In epoch III the returning of a couple of famous trains took place. Like the Rheingold, first with pre-war coaches but from 1962 again exclusive with special built express train coaches. Also in the new developed F-train network, where the DB offered good connections mainly for business travellers between the major German cities, a couple of important trains returned like the Hanseat, Rheinblitz and the Blauer Enzian with the old Henschel Wegmann Zug. And of course in 1957 the famous TEE network started.

On 8 May 1945 the second world war ended. The railway installations and the rolling stock from the once so proud German railways was devastated. In particular the important passenger stations and cargo stations were destroyed. In the last years of the war the railways were all the time one of the targets of allied bombings. Also the maintenance facilities were devastated. So the rebuilding of the railway system had a high priority in the years after the war. The few still running locomotives, coaches and wagons were confiscated by the allied forces.

A couple of weeks after the ending of the war there were a couple of relations in service. These trains were riding on short relations and offered no connections with other services, and they were running highly irregular. The allied forces acknowledged soon that the railway system was a vital factor in the transport of troops. The railways were soon controled and managed by the military government, but were soon handed over to Germany itself. This was done on 7 September 1949. Because the rebuilt of rolling stock was unthinkable that time, attention was paid on the repair of existing rolling stock. Each repairable locomotive was repaired and used. A couple of locomotives were partly new constructed. Also the coaches and cargo wagons were repaired to what extent it was possible.
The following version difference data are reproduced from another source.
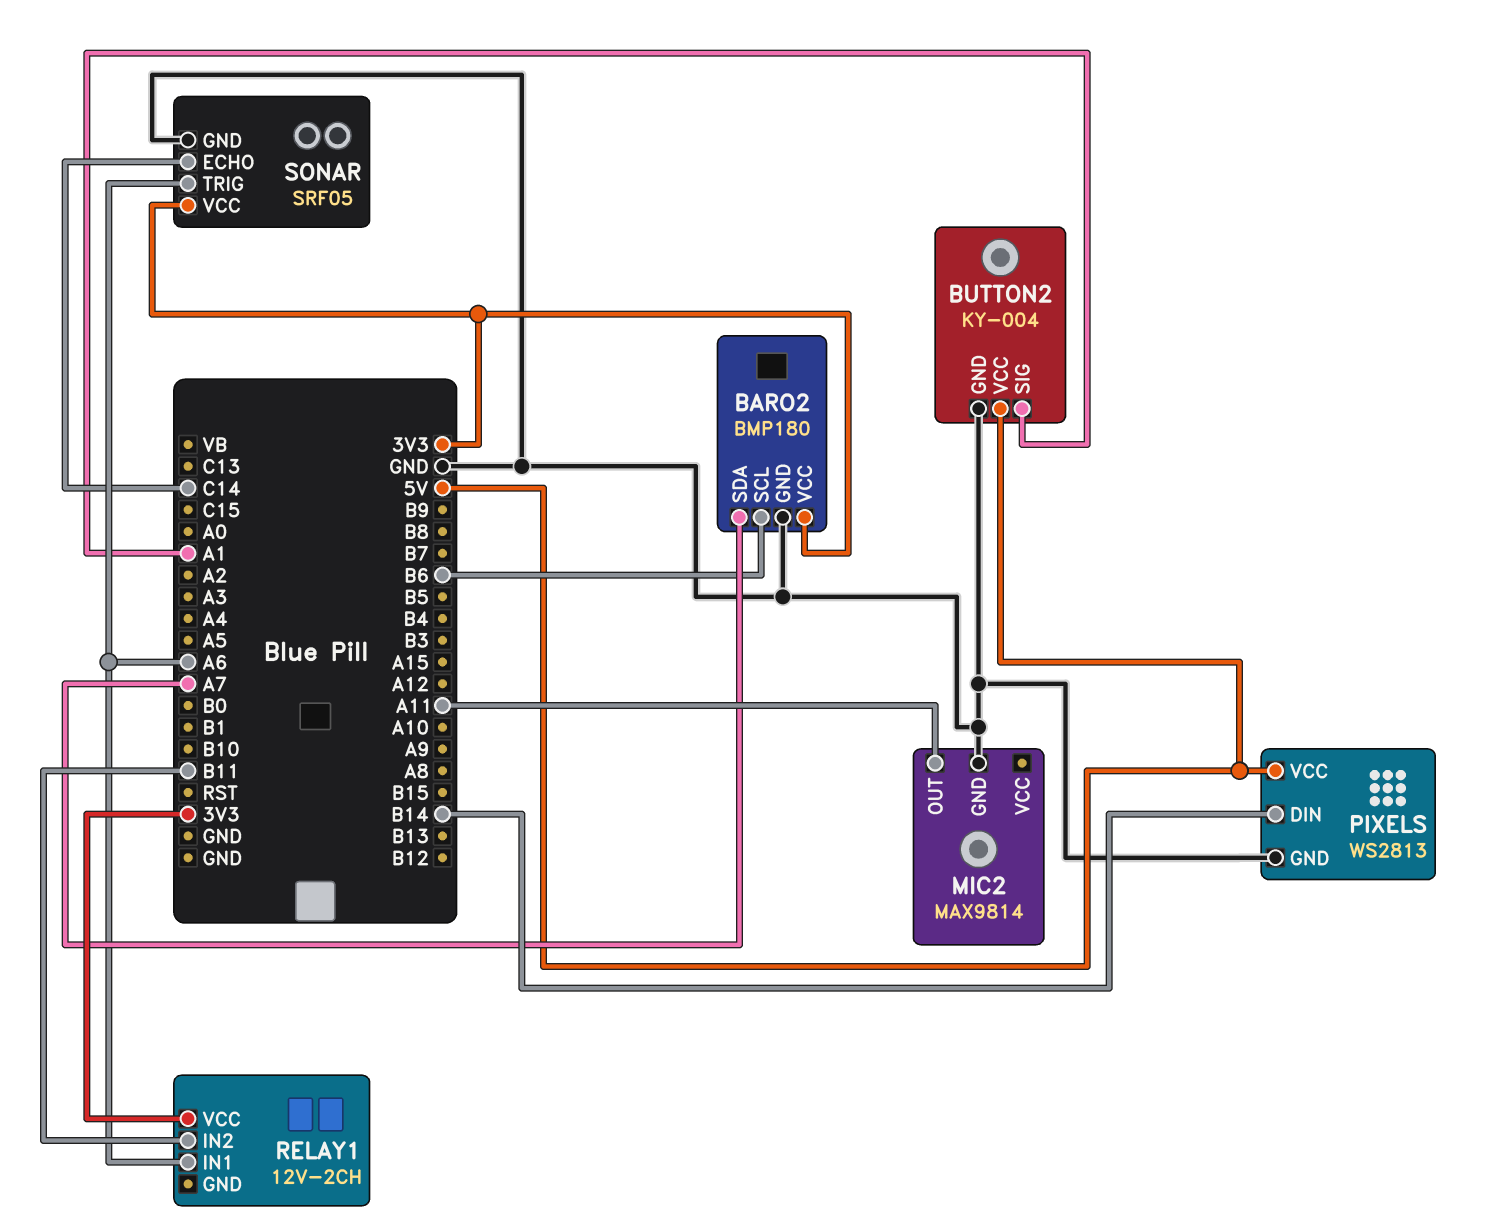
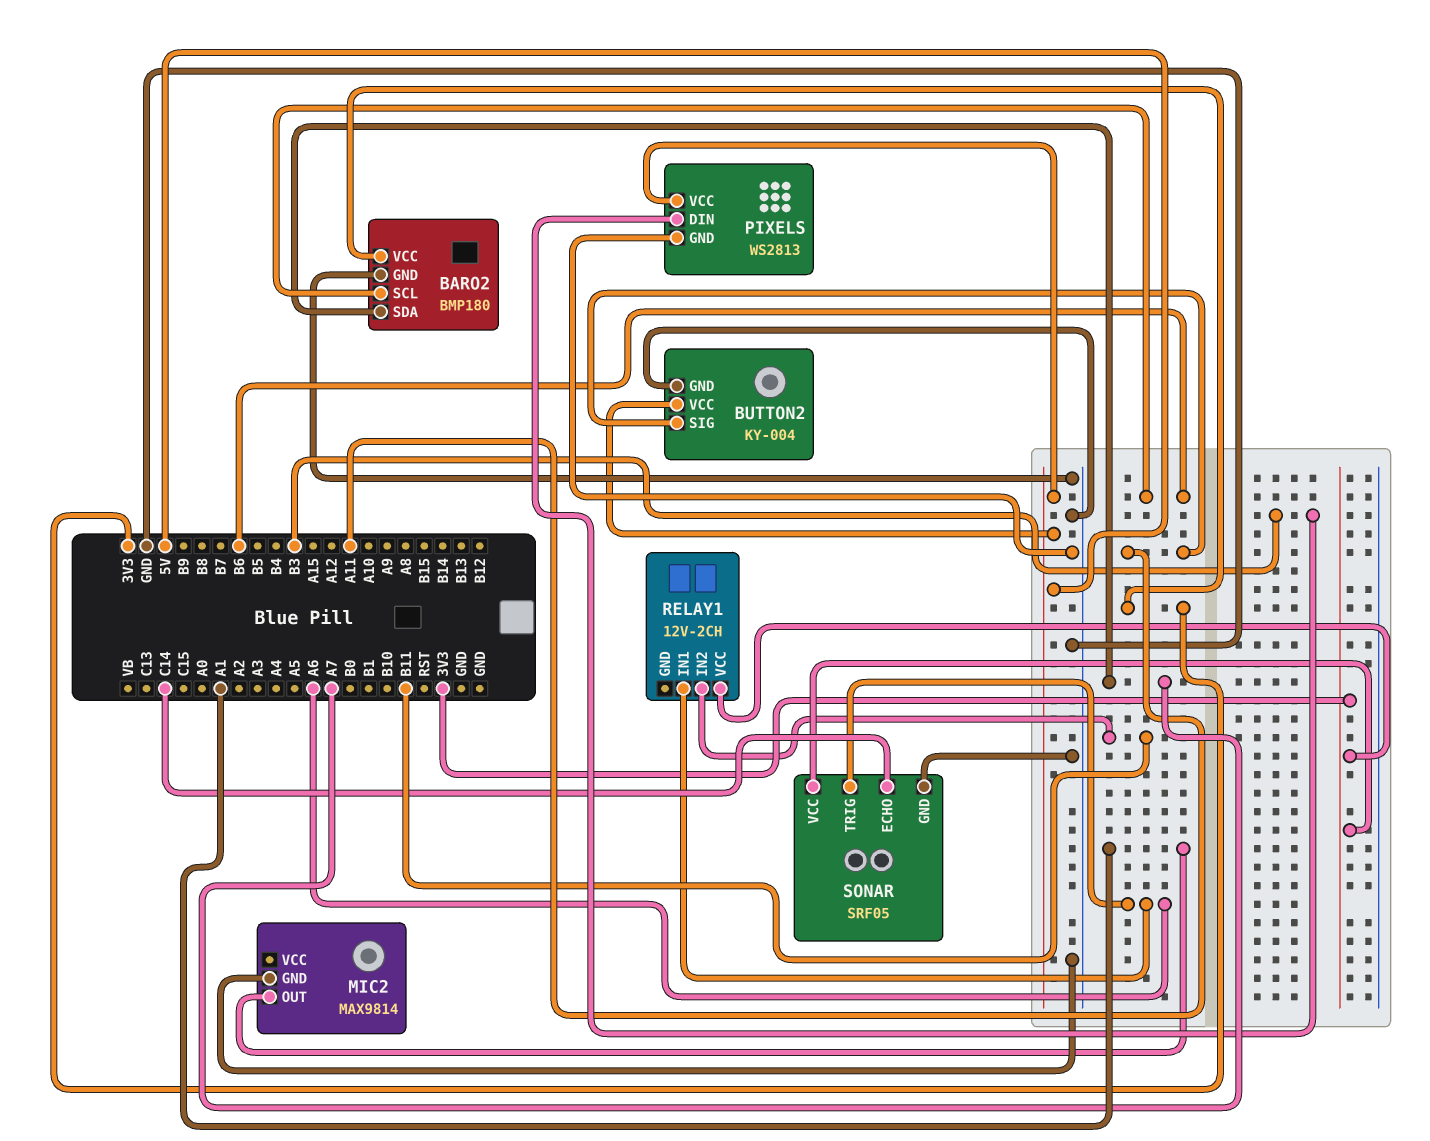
BUTTON2 pin SIG: A1 -> A11
MIC2 pin OUT: A11 -> A1
PIXELS pin DIN: B14 -> B3

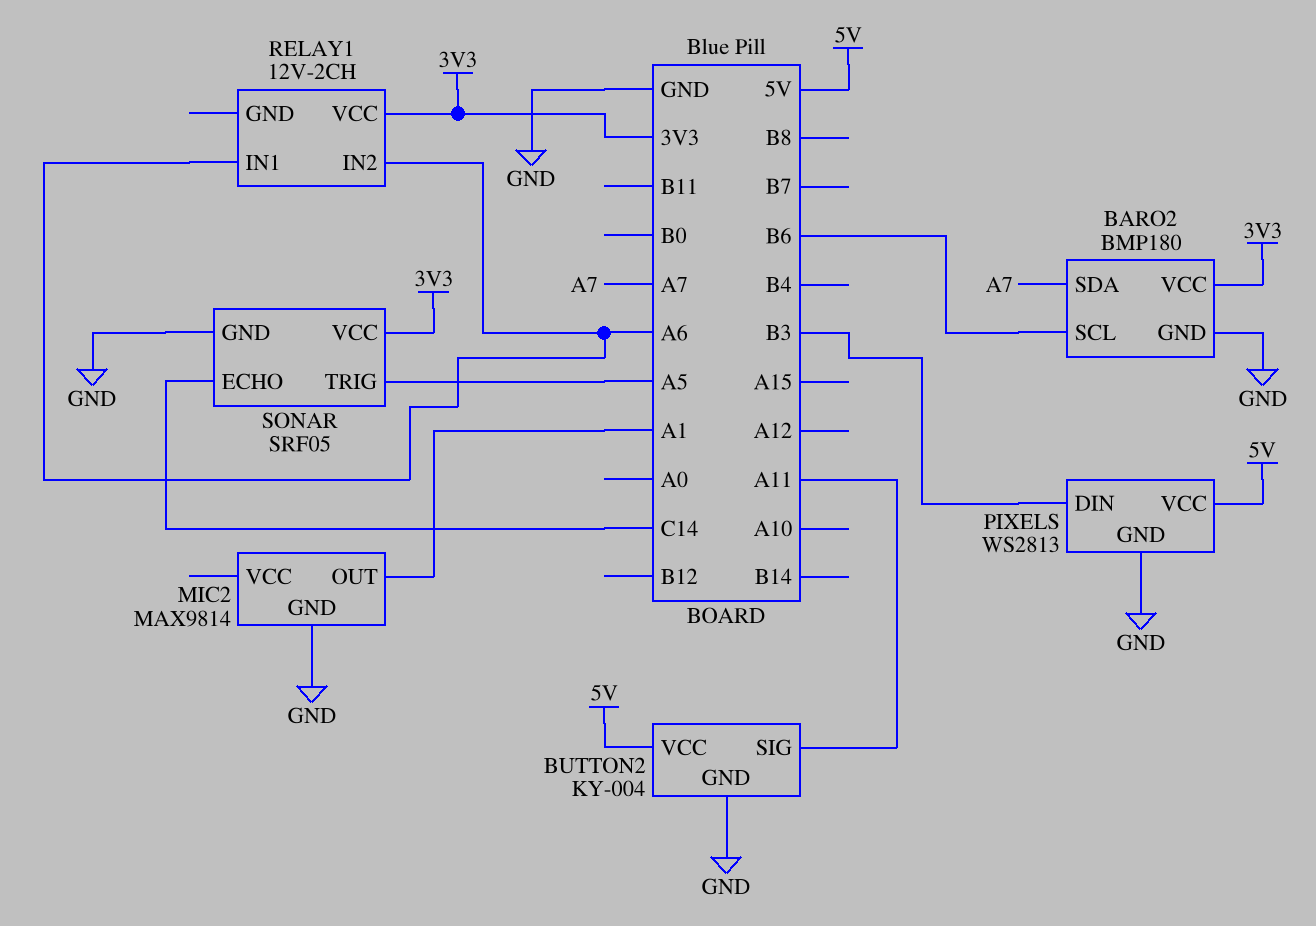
RELAY1 pin IN2: B11 -> A6
SONAR pin TRIG: A6 -> A5

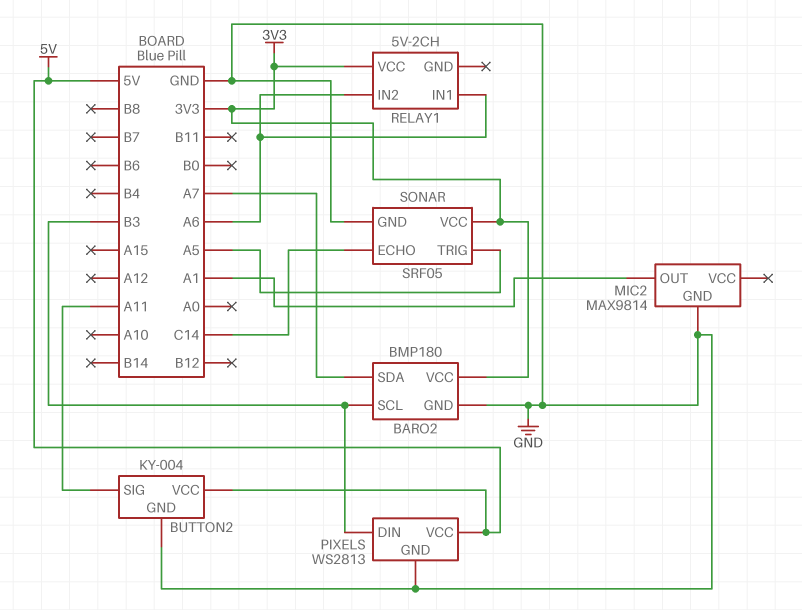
BARO2 pin SCL: B6 -> B3
RELAY1: 12V-2CH -> 5V-2CH

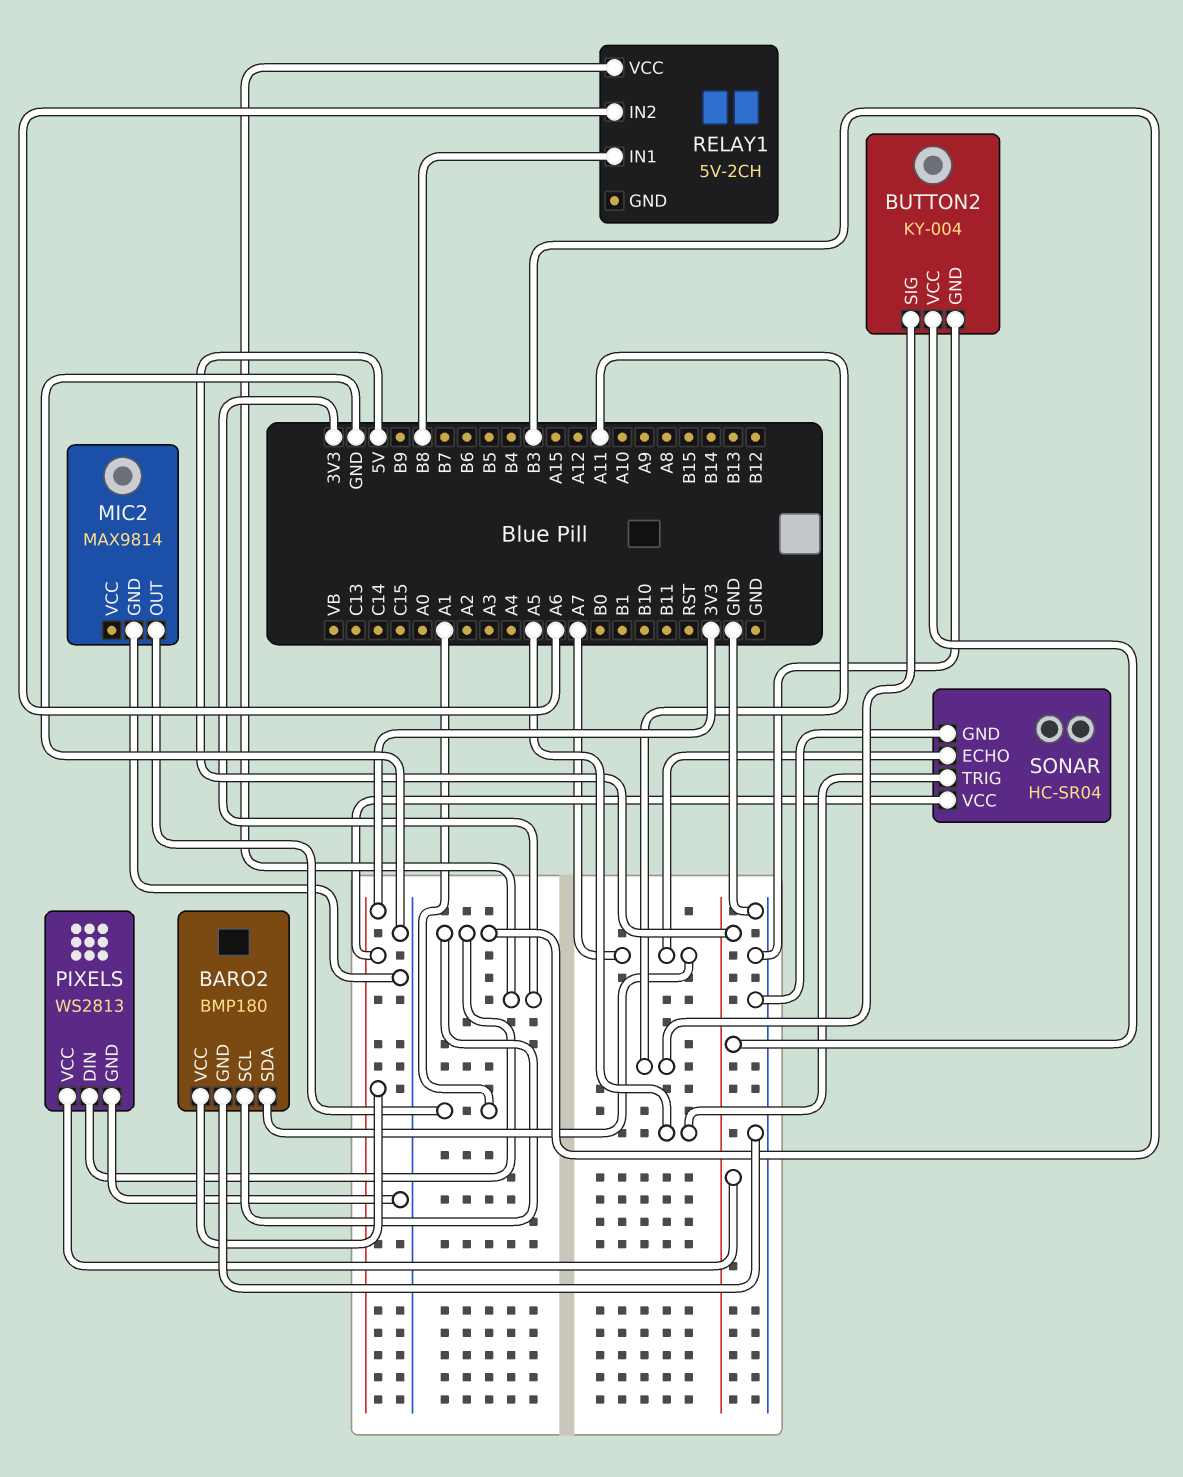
RELAY1 pin IN1: A6 -> B8
SONAR: SRF05 -> HC-SR04
SONAR pin ECHO: C14 -> A7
Nevertheless already in 1950 the DB started with the construction of new steam engines. These new steam engines were meant for services in local trains and for shunting services. The steam engines BR 23 and BR 82 were built. For the long-distance services the steam engine of class BR 10 was built, only two units of this class were built. In 1959 the BR 23 was built as last steam engine of the DB. The steam engine had no future anymore for the DB.

For services on non-electrified mainlines the diesel locomotive V 200 was built, and delivered in 1953. This diesel locomotive had two diesel engines with each 1100 hp. At the end of the fifties the DB built the V 100 (later 211/212/213) in large quantities for services in local trains. The locomotives replaced the BR 38 and BR 50 steam engines.

For the local trains the DB ordered in 1952 the famous Uerdinger railbuses BR 795/798. These railbuses have saved many inefficient local railway line from being closed.